(Text data extracted from pages)

--

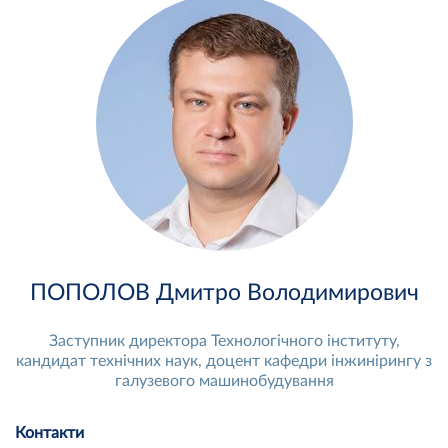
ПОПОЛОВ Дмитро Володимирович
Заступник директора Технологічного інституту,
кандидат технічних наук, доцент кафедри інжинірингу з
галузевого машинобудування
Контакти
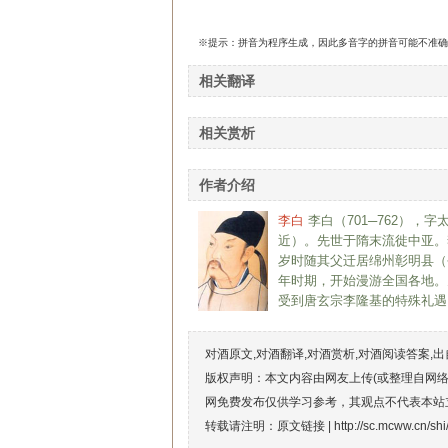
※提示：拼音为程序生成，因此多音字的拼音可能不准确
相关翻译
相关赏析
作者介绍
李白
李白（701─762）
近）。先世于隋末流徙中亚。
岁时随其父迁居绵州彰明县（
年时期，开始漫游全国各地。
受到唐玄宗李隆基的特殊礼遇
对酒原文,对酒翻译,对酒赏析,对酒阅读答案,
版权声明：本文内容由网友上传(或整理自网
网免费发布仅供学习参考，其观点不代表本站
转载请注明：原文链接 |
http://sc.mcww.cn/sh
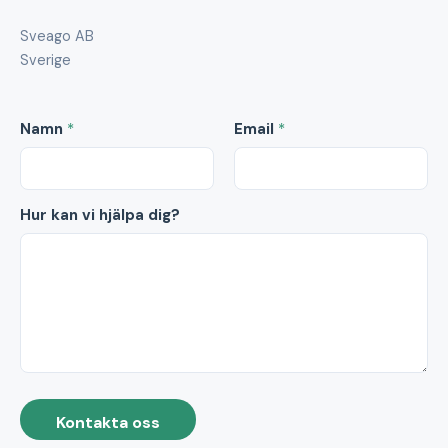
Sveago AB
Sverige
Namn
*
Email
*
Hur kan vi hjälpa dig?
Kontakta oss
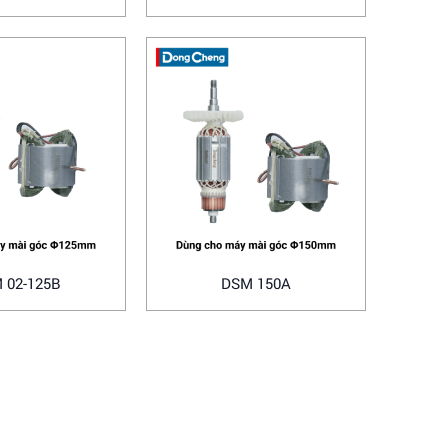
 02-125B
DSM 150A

--

Retype the text from all of the records line for line, leaving out the pictures.

ПОПОЛОВ Дмитро Володимирович
Заступник директора Технологічного інституту,
кандидат технічних наук, доцент кафедри інжинірингу з
галузевого машинобудування
Контакти
※提示：拼音为程序生成，因此多音字的拼音可能不准确
相关翻译
相关赏析
作者介绍
李白
李白（701─762）
近）。先世于隋末流徙中亚。
岁时随其父迁居绵州彰明县（
年时期，开始漫游全国各地。
受到唐玄宗李隆基的特殊礼遇
对酒原文,对酒翻译,对酒赏析,对酒阅读答案,
版权声明：本文内容由网友上传(或整理自网
网免费发布仅供学习参考，其观点不代表本站
转载请注明：原文链接 |
http://sc.mcww.cn/sh
Sveago AB
Sverige
Namn
*
Email
*
Hur kan vi hjälpa dig?
Kontakta oss
 02-125B
DSM 150A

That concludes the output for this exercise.